Il est largement admis qu'un certain nombre d'agences du gouvernement fédéral surveillent et tentent même d'infiltrer des sites Web djihadistes. Mais un programme initié en 2009 pour débattre des visiteurs de sites extrémistes islamiques n'a pas encore trouvé de niche organisationnelle confortable. Le soi-disant «contre-propagande» contre Internet terroriste est dirigé par le conseiller adjoint à la sécurité nationale pour les communications stratégiques et par le directeur principal du Conseil national de sécurité pour l'engagement mondial. Les activités de sensibilisation des personnes visitant les sites Web ont été supervisées par le bureau du sous-secrétaire chargé de la diplomatie publique et des affaires publiques, chargé de "mobiliser, informer et influencer les publics étrangers".

Compte tenu de la lourdeur de la bureaucratie, il est surprenant que tout ait été accompli, mais les linguistes du Département d’État étaient enfin opérationnels en 2012 dans le cadre de l’initiative dite de «paix virale», qui visait anonymement des sites radicaux à se disputer avec des militants et parfois à les confondre. Cette initiative a été suivie en 2013 par un programme réunissant des membres du personnel du département d'État qui se sont identifiés en ligne en tant qu'employés du gouvernement des États-Unis. Ils ont tenté d'entamer des discussions en réfutant les opinions extrémistes, mais ils ont découvert qu'elles étaient traitées avec peu de respect par les djihadistes potentiels.

Le programme s'est maintenant transformé en un programme appelé «Peer to Peer: Challenging Extremism», dirigé par le Bureau des affaires éducatives et culturelles du département d'État, dans le cadre d'un projet conjoint avec le département de la Sécurité intérieure et Facebook. En collaboration avec des universités du monde entier, le projet vise à «habiliter les étudiants à concevoir et à mettre à l'essai de nouveaux produits et outils numériques qui contrecarrent les discours extrémistes violents et atteignent les personnes susceptibles de recevoir des messages extrémistes violents». Il produit des campagnes antiterroristes utilisant ce que l'on appelle comme «contre-discours» pour débattre de points de vue radicaux.

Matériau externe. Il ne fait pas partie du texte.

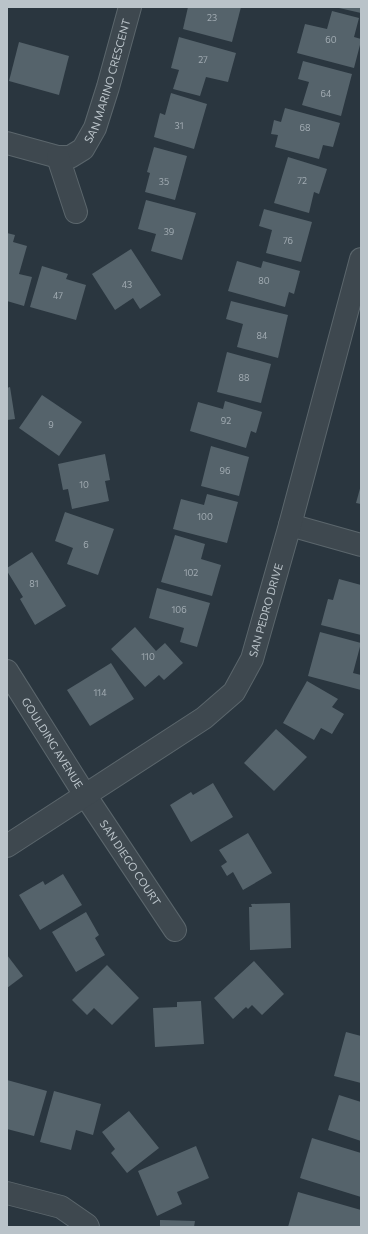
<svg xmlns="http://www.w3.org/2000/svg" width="368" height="1234" viewBox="0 0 368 1234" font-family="Commissioner,sans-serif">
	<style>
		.building { fill: #55636b }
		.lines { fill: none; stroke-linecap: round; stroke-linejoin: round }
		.street-casing { stroke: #5b666c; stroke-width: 24 }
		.street { stroke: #3e484f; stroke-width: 22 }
		.labels { text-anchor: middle; stroke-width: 4; stroke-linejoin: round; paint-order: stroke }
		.number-label { font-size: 9px; fill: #a1abb2 }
		.street-label { font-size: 11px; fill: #bac3c9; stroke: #222d34 }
	</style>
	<rect width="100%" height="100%" fill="#2a363f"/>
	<!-- building -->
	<g class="building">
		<path d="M 188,7 L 241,7 L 232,42 L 183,29 Z"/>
		<path d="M 339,7 L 361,7 L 361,13 L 339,8 Z"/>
		<path d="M 332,11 L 359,18 L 354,37 L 361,39 L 361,41 L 354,68 L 297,53 L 305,24 L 327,29 Z"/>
		<path d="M 179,37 L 236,53 L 228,82 L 206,77 L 200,96 L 173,89 L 179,70 L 171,68 Z"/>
		<path d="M 19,42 L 69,56 L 59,95 L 9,81 Z"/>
		<path d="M 303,61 L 352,74 L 341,116 L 302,105 L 309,82 L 298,79 Z"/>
		<path d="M 171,93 L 207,104 L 194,149 L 154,137 L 160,113 L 165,115 Z"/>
		<path d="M 285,108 L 340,123 L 333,147 L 323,145 L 319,159 L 275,147 L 278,135 L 271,134 L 274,120 L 281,122 Z"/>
		<path d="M 154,147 L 187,156 L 175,200 L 145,192 L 150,173 L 147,172 Z"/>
		<path d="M 288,157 L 327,169 L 319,194 L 314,192 L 309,213 L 274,203 Z"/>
		<path d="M 146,200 L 196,213 L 182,260 L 151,251 L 156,234 L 138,229 Z"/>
		<path d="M 264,209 L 312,222 L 301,262 L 266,253 L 272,230 L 259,226 Z"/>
		<path d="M 7,233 L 15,235 L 13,242 L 27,246 L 19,274 L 32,277 L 24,306 L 7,301 Z"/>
		<path d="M 131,249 L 161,295 L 140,309 L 133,298 L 115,310 L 92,274 Z"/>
		<path d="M 237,261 L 261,268 L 263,261 L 300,271 L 294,294 L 289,292 L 285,307 L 228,291 Z"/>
		<path d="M 42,266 L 68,274 L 66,279 L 86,285 L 76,320 L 30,307 Z"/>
		<path d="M 231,301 L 288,315 L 278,358 L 237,347 L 243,324 L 226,319 Z"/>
		<path d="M 227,352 L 271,364 L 261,403 L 217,392 Z"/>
		<path d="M 10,387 L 15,419 L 7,420 L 7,388 Z"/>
		<path d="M 42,395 L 82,422 L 59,456 L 19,428 Z"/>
		<path d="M 225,401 L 262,412 L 256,433 L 251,431 L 246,448 L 190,431 L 198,402 L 223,409 Z"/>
		<path d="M 211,446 L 249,457 L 239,496 L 201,486 Z"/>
		<path d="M 105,454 L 110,480 L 105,481 L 109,501 L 72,509 L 68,489 L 63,490 L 58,464 Z"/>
		<path d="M 361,485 L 361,504 L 356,503 Z"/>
		<path d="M 207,494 L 238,502 L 227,543 L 173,529 L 181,499 L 204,505 Z"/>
		<path d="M 65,512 L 114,529 L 98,575 L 67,564 L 73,548 L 55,541 Z"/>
		<path d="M 175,535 L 205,544 L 201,559 L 221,565 L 212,596 L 161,582 Z"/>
		<path d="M 32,552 L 66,606 L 35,625 L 20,599 L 23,597 L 7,571 L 7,568 Z"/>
		<path d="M 339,579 L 361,585 L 361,635 L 321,625 L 328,599 L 333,600 Z"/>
		<path d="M 157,588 L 210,603 L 197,647 L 180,642 L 184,628 L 149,618 Z"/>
		<path d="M 135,627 L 156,651 L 165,643 L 183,663 L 164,680 L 159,675 L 145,687 L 111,649 Z"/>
		<path d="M 320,632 L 361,643 L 353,673 L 361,675 L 361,690 L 308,676 Z"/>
		<path d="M 111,663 L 134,699 L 90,726 L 67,690 Z"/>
		<path d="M 307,681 L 338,699 L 332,707 L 344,714 L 332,734 L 321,728 L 314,740 L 283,723 Z"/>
		<path d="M 276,729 L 307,757 L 274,791 L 244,763 Z"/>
		<path d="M 213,783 L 233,817 L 191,842 L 170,805 L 191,792 L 193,795 Z"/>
		<path d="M 248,833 L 272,873 L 243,890 L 233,872 L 227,876 L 221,866 L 227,862 L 219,850 Z"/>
		<path d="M 63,874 L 82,905 L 40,930 L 19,895 L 43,881 L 45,885 Z"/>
		<path d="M 290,903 L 291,948 L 250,950 L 249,907 L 252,907 L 251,904 Z"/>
		<path d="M 86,912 L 99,935 L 95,938 L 105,955 L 76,972 L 52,932 Z"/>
		<path d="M 7,955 L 23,976 L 7,988 Z"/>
		<path d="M 254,961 L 284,994 L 262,1015 L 252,1005 L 248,1009 L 246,1007 L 233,1019 L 214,998 Z"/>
		<path d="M 107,965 L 139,998 L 112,1025 L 94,1008 L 87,1015 L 72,1000 Z"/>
		<path d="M 201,1001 L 204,1044 L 155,1047 L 153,1008 L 177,1007 L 177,1002 Z"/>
		<path d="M 346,1032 L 361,1036 L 361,1083 L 334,1076 Z"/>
		<path d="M 7,1080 L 47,1091 L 34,1136 L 7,1129 Z"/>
		<path d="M 54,1091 L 101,1104 L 93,1135 L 76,1130 L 71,1150 L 40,1142 Z"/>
		<path d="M 339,1095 L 361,1102 L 361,1141 L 328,1130 Z"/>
		<path d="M 129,1111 L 159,1148 L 127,1173 L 111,1153 L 115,1149 L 102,1132 Z"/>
		<path d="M 312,1138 L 361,1153 L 361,1197 L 300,1178 Z"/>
		<path d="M 196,1146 L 209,1178 L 177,1192 L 182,1204 L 157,1216 L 138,1171 Z"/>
		<path d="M 298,1192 L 361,1210 L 361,1227 L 288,1227 Z"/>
		<path d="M 160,1220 L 195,1221 L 194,1227 L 160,1227 Z"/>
	</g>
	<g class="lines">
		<defs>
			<g id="street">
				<path id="s1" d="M 7,143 L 58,157 L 70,157 L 83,149 L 95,128 L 108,87 L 130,7"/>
				<path d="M 58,157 L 76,212"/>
				<path d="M 290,525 L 361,545"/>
				<path id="s2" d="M 7,671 L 85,795 L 175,930"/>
				<path id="s3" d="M 7,846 L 204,718 L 234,692 L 252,659 L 290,525 L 361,259"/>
				<path d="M 7,1193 L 61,1207 L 87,1225 L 88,1227"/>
			</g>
		</defs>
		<!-- street casing -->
		<use href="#street" class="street-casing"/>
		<!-- street -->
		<use href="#street" class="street"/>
	</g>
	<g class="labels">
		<!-- number labels -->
		<g class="number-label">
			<text x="212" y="21">23</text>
			<text x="331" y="43">60</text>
			<text x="203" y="63">27</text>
			<text x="326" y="97">64</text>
			<text x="179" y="129">31</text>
			<text x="305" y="131">68</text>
			<text x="302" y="184">72</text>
			<text x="164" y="185">35</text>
			<text x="169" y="235">39</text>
			<text x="288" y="244">76</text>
			<text x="264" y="284">80</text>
			<text x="127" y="288">43</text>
			<text x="58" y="299">47</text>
			<text x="262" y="339">84</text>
			<text x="244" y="381">88</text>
			<text x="226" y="424">92</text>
			<text x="51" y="428">9</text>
			<text x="225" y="474">96</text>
			<text x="84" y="488">10</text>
			<text x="205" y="520">100</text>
			<text x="86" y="548">6</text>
			<text x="191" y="576">102</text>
			<text x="34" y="587">81</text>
			<text x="179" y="613">106</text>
			<text x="148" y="660">110</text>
			<text x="100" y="696">114</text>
		</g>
		<!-- street labels -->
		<g class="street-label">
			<text dy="4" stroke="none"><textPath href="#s1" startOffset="153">SAN MARINO CRESCENT</textPath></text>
			<text dy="4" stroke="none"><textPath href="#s3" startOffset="363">SAN PEDRO DRIVE</textPath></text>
			<text dy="4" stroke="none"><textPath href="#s2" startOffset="85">GOULDING AVENUE</textPath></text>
			<text dy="4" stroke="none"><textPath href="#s2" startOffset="228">SAN DIEGO COURT</textPath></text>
		</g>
	</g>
	<!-- border -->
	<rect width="368" height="1234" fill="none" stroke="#bac3c9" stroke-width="16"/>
</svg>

Les organisateurs prétendent que le contenu du gouvernement américain n’a guère d’importance et rejettent les accusations selon lesquelles il s’agirait «d’un type de propagande différent». Ils préfèrent le qualifier d’authentique.

Facebook fournit une grande partie des fonds de démarrage et des coûts opérationnels, ainsi que forme les étudiants à l'optimisation des messages en ligne. Dans sa course actuelle, 45 universités ont concouru sur une période de 15 semaines. Ses six finalistes représentaient des écoles au Pakistan, en Suisse, au Koweït et en Finlande, ainsi que deux collèges américains, l'Université d'Arkansas et West Point, ce qui montre que l'effort ne se limite pas à l'étranger. En fait, George Selim du Homeland Security, directeur du programme, a déclaré: «le problème qui me préoccupe le plus est le recrutement et la radicalisation des jeunes, en particulier aux États-Unis." La première fois que le programme a été lancé, début 2015 , le gagnant était la Missouri State University.

L'hypothèse est que les étudiants comprendront instinctivement la meilleure façon de faire valoir des arguments sur les médias sociaux, ce qui peut être vrai ou non. Mais malheureusement, ces efforts plus modestes en faveur des personnes radicalisées pourraient bientôt être prévenus par un Congrès agité, qui cherche à contraindre les entreprises qui gèrent les sites de réseaux sociaux à dénoncer des "activités terroristes", et par des candidats politiques comme Hillary Clinton, qui appellent à des mesures agressives pour «priver les djihadistes du territoire virtuel».

Philip Giraldi, ancien dirigeant de la CIA, est directeur exécutif du Conseil de l’intérêt national.

Voir la vidéo: LE MONDE ENTIER PARLE DE CETTE VIDÉO L'ARMÉNIE TERRORISTES RIDICULISER PAR LA TURQUIE (Avril 2020).